Cabbage soup with mushrooms and fresh cabbage

Ingredients
Step-by-step preparation
STEP 1

How to cook cabbage soup with mushrooms and fresh cabbage? Prepare the necessary ingredients. Since the cabbage will be used fresh and not pickled, there must be some product that will create a sour taste that distinguishes it from other soups. These can be Antonov apples, sorrel or salted mushrooms. I used the last option.
STEP 2

Wash the carrots, peel and grate on a medium grater.
STEP 3

Peel the onions and finely chop with a knife. To prevent the onion from stinging your eyes when slicing, rinse it and the knife with cold water.
STEP 4

Peel white cabbage from the outer dry leaves, wash and finely chop with a knife.
STEP 5

Wash the potatoes, peel and cut into small cubes or strips.

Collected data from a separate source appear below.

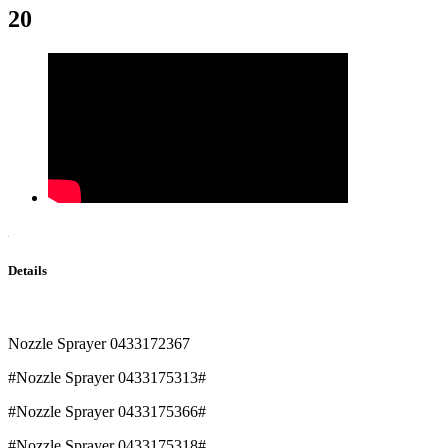
20
Details
Nozzle Sprayer 0433172367
#Nozzle Sprayer 0433175313#
#Nozzle Sprayer 0433175366#
#Nozzle Sprayer 0433175318#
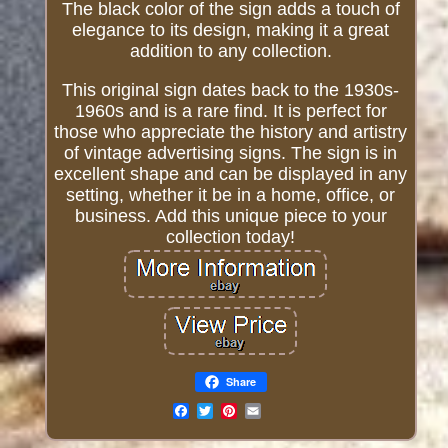
The black color of the sign adds a touch of
elegance to its design, making it a great
addition to any collection.
This original sign dates back to the 1930s-
1960s and is a rare find. It is perfect for
those who appreciate the history and artistry
of vintage advertising signs. The sign is in
excellent shape and can be displayed in any
setting, whether it be in a home, office, or
business. Add this unique piece to your
collection today!
Share
Email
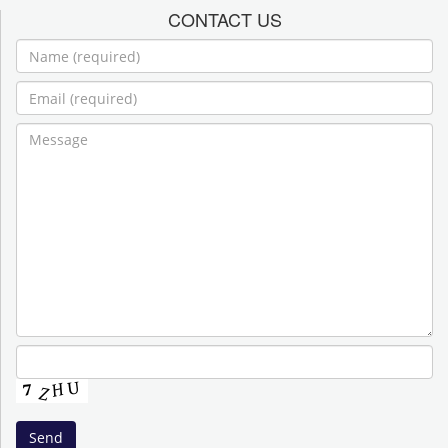
CONTACT US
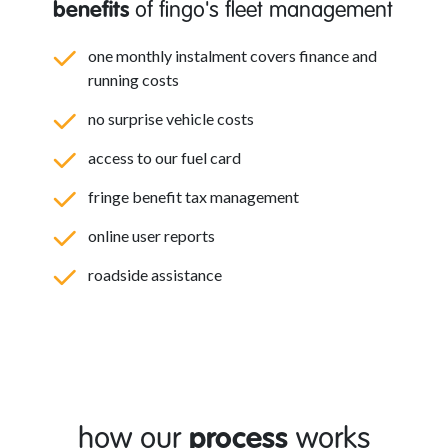
benefits
of fingo's fleet management
one monthly instalment covers finance and
running costs
no surprise vehicle costs
access to our fuel card
fringe benefit tax management
online user reports
roadside assistance
how our
process
works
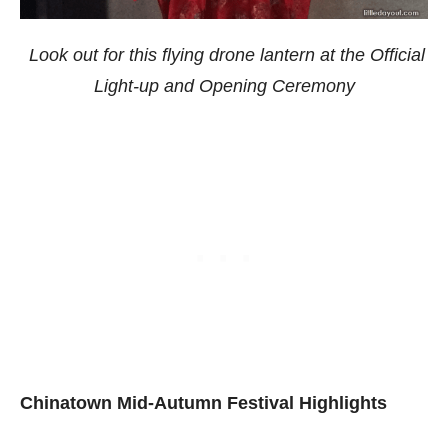
Look out for this flying drone lantern at the Official
Light-up and Opening Ceremony
Chinatown Mid-Autumn Festival Highlights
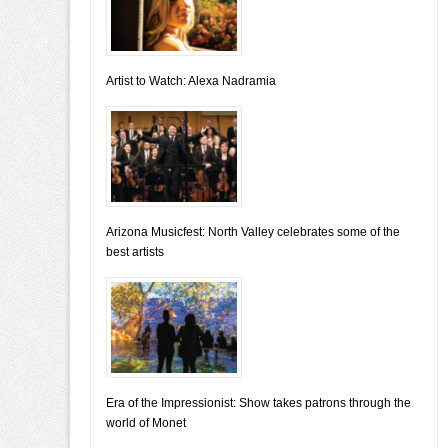
Artist to Watch: Alexa Nadramia
Arizona Musicfest: North Valley celebrates some of the
best artists
Era of the Impressionist: Show takes patrons through the
world of Monet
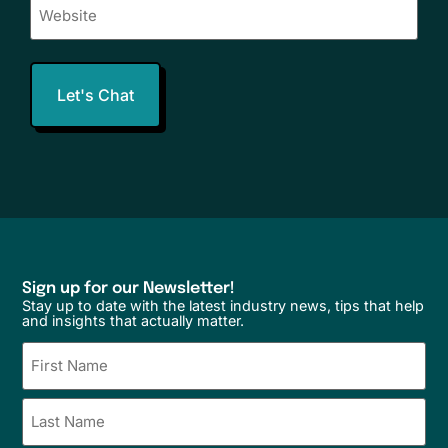
Sign up for our Newsletter!
Stay up to date with the latest industry news, tips that help
and insights that actually matter.
Name
(Required)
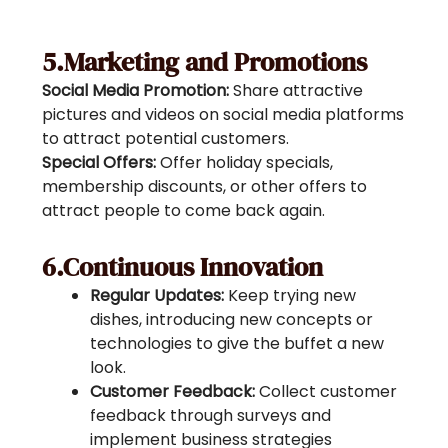
5.Marketing and Promotions
Social Media Promotion:
Share attractive
pictures and videos on social media platforms
to attract potential customers.
Special Offers:
Offer holiday specials,
membership discounts, or other offers to
attract people to come back again.
6.Continuous Innovation
Regular Updates:
Keep trying new
dishes, introducing new concepts or
technologies to give the buffet a new
look.
Customer Feedback:
Collect customer
feedback through surveys and
implement business strategies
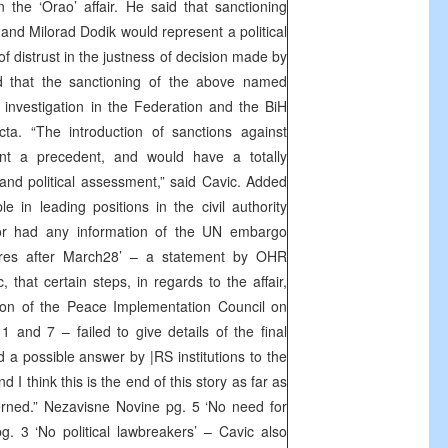
n the ‘Orao’ affair. He said that sanctioning
and Milorad Dodik would represent a political
 distrust in the justness of decision made by
ed that the sanctioning of the above named
l investigation in the Federation and the BiH
a. “The introduction of sanctions against
nt a precedent, and would have a totally
on and political assessment,” said Cavic. Added
 in leading positions in the civil authority
 or had any information of the UN embargo
sures after March28’ – a statement by OHR
that certain steps, in regards to the affair,
ion of the Peace Implementation Council on
 and 7 – failed to give details of the final
ed a possible answer by |RS institutions to the
I think this is the end of this story as far as
erned.” Nezavisne Novine pg. 5 ‘No need for
g. 3 ‘No political lawbreakers’ – Cavic also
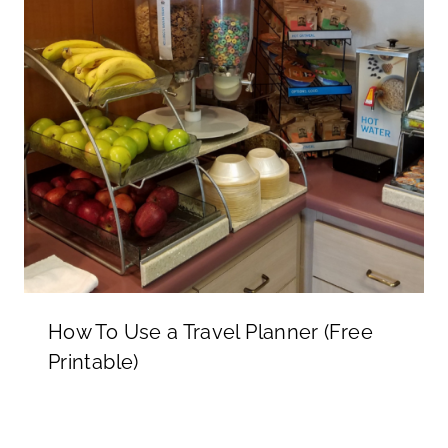
How To Use a Travel Planner (Free
Printable)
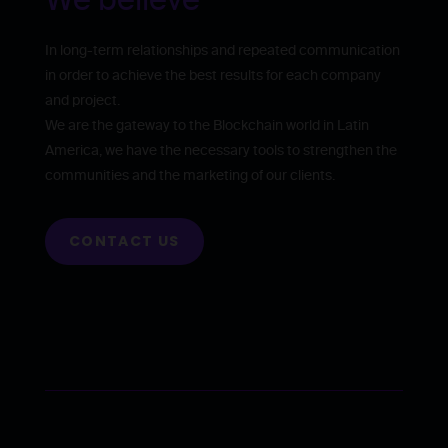
In long-term relationships and repeated communication
in order to achieve the best results for each company
and project.
We are the gateway to the Blockchain world in Latin
America, we have the necessary tools to strengthen the
communities and the marketing of our clients.
CONTACT US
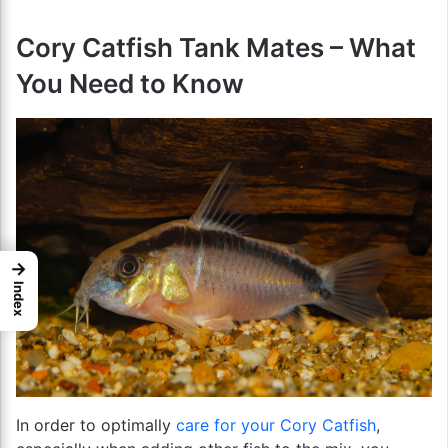
Cory Catfish Tank Mates – What
You Need to Know
→
Index
In order to optimally
care for your Cory Catfish
,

Rinse the cut potatoes again to remove any starch. This will make the broth clear. Potatoes will make the soup thicker and richer.
STEP 6

You can use any mushrooms: champignons or wild mushrooms, fresh, pickled, salted. I used salted saffron milk caps; with their addition, the cabbage soup turned out to be aromatic and with a piquant, light spice and sourness, which is precisely what distinguishes cabbage soup. Rinse the salted mushrooms and place in a colander to drain excess water. Cut large mushrooms into small cubes. If fresh mushrooms are used, then they need to be fried with carrots and onions (step 8).
STEP 7

Place the cooked potatoes and white cabbage in a saucepan of boiling lightly salted water. Boil the vegetables for about 15 minutes.
STEP 8

Meanwhile, fry the vegetables. Pour vegetable oil into a frying pan and heat it. Place the cooked carrots and onions in the oil and fry until the carrots are soft and the onions are transparent. If you have fresh mushrooms, fry them at this stage.
STEP 9

Place the roasted vegetables in a saucepan with vegetables. Add salted mushrooms to the soup. Add salt to taste. If pickled or salted mushrooms were used to prepare the soup, then very little salt should be added. Keep the cabbage soup on the fire for about 7 minutes.
STEP 10

Turn off the heat and let the soup simmer, covered, for about 10 minutes, then serve. Pour the soup into bowls and sprinkle with finely chopped fresh herbs. Serve lean cabbage soup with mushrooms and fresh cabbage with sour cream and fresh bread. Bon appetit!